Using the data below, return all lines in which "Bewertungen" appears.

START RECORDS TO PROCESS

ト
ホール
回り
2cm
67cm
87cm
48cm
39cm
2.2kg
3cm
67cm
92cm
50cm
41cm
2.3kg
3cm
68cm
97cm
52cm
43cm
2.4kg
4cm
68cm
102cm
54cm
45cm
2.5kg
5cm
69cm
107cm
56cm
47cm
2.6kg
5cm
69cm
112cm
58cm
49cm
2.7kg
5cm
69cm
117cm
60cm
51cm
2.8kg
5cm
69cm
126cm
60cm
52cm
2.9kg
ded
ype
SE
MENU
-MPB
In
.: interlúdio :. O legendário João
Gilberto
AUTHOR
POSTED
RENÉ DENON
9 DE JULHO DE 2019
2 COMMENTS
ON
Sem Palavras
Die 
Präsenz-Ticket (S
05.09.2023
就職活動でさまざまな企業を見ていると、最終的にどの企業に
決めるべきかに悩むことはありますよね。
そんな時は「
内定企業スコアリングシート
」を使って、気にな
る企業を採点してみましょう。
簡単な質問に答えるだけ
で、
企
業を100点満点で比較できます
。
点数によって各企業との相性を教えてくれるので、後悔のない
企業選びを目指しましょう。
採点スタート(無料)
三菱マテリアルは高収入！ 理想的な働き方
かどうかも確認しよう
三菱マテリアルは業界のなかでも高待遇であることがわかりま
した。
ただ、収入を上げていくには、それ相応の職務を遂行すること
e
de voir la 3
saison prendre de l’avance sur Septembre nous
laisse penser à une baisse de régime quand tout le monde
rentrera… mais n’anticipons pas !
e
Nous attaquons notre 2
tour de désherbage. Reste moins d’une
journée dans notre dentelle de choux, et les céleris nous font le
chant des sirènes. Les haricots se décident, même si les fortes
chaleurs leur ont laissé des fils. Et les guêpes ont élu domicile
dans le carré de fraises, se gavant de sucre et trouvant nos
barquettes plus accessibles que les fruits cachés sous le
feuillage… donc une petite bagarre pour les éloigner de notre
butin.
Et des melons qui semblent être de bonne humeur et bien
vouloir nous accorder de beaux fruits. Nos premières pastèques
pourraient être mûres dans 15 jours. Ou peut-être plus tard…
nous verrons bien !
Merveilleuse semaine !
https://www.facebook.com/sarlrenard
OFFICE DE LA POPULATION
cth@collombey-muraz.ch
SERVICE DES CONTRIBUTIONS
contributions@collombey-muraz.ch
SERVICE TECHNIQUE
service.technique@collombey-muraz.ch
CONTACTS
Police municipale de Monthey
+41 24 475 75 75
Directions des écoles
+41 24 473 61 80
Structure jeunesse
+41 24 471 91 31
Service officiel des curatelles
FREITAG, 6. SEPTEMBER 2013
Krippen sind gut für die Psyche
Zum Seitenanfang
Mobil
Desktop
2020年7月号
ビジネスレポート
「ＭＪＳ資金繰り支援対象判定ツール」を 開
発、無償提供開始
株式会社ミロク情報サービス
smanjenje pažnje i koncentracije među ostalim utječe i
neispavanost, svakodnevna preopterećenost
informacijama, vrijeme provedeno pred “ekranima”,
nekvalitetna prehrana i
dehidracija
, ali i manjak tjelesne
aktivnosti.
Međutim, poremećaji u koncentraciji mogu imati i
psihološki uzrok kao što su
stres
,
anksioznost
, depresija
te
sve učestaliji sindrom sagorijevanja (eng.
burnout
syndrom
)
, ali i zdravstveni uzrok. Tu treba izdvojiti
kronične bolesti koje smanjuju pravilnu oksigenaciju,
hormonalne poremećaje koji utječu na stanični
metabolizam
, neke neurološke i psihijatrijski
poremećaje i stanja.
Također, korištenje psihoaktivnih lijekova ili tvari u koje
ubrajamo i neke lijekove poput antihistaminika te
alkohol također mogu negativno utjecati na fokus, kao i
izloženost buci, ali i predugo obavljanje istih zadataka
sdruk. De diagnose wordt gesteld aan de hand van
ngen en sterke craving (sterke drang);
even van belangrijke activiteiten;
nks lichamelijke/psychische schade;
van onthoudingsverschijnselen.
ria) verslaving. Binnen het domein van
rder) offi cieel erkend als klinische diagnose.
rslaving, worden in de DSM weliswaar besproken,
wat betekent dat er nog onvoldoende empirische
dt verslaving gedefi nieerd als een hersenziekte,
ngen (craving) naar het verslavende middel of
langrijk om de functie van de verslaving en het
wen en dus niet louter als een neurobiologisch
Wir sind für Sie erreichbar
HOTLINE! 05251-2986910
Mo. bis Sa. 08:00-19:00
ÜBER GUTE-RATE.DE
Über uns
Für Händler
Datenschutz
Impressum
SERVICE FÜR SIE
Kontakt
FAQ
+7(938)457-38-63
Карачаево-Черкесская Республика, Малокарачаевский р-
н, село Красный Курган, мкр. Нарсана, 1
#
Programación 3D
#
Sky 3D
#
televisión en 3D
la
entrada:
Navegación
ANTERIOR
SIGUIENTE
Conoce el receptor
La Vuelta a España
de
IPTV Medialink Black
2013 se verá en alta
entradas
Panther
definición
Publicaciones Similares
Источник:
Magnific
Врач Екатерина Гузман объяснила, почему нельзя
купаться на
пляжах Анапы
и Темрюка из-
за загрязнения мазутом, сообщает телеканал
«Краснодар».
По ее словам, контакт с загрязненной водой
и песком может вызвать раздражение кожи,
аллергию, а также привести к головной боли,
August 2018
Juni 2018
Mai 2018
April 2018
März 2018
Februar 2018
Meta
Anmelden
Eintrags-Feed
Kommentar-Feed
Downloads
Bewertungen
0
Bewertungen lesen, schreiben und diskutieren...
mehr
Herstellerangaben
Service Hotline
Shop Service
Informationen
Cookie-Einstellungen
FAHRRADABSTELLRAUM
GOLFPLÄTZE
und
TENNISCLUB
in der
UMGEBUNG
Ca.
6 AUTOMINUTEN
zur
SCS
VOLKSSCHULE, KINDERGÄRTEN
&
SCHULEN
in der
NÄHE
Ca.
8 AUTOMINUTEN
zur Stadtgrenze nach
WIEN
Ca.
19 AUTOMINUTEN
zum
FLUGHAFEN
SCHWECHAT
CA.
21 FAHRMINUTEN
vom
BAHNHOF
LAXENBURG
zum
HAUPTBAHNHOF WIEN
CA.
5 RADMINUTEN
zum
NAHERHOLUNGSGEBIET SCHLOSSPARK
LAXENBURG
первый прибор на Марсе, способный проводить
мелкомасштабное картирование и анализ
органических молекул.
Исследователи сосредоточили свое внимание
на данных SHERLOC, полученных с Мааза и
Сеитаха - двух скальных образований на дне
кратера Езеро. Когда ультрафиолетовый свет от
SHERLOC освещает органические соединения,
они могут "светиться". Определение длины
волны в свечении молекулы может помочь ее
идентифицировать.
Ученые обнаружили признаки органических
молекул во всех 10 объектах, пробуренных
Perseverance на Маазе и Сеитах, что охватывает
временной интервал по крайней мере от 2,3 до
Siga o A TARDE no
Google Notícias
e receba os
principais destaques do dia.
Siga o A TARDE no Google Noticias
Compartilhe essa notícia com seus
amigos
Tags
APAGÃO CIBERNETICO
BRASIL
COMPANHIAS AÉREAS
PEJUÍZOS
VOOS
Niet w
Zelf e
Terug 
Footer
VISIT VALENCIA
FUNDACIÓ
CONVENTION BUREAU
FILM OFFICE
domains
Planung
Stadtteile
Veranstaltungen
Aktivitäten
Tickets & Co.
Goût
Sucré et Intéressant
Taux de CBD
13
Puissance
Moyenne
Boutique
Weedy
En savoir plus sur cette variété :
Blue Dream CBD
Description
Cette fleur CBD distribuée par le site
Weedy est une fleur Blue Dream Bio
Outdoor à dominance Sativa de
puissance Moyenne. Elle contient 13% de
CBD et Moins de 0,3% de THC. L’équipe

END RECORDS TO PROCESS

> **RESPONSE TO THE EXERCISE**
Bewertungen
Bewertungen lesen, schreiben und diskutieren...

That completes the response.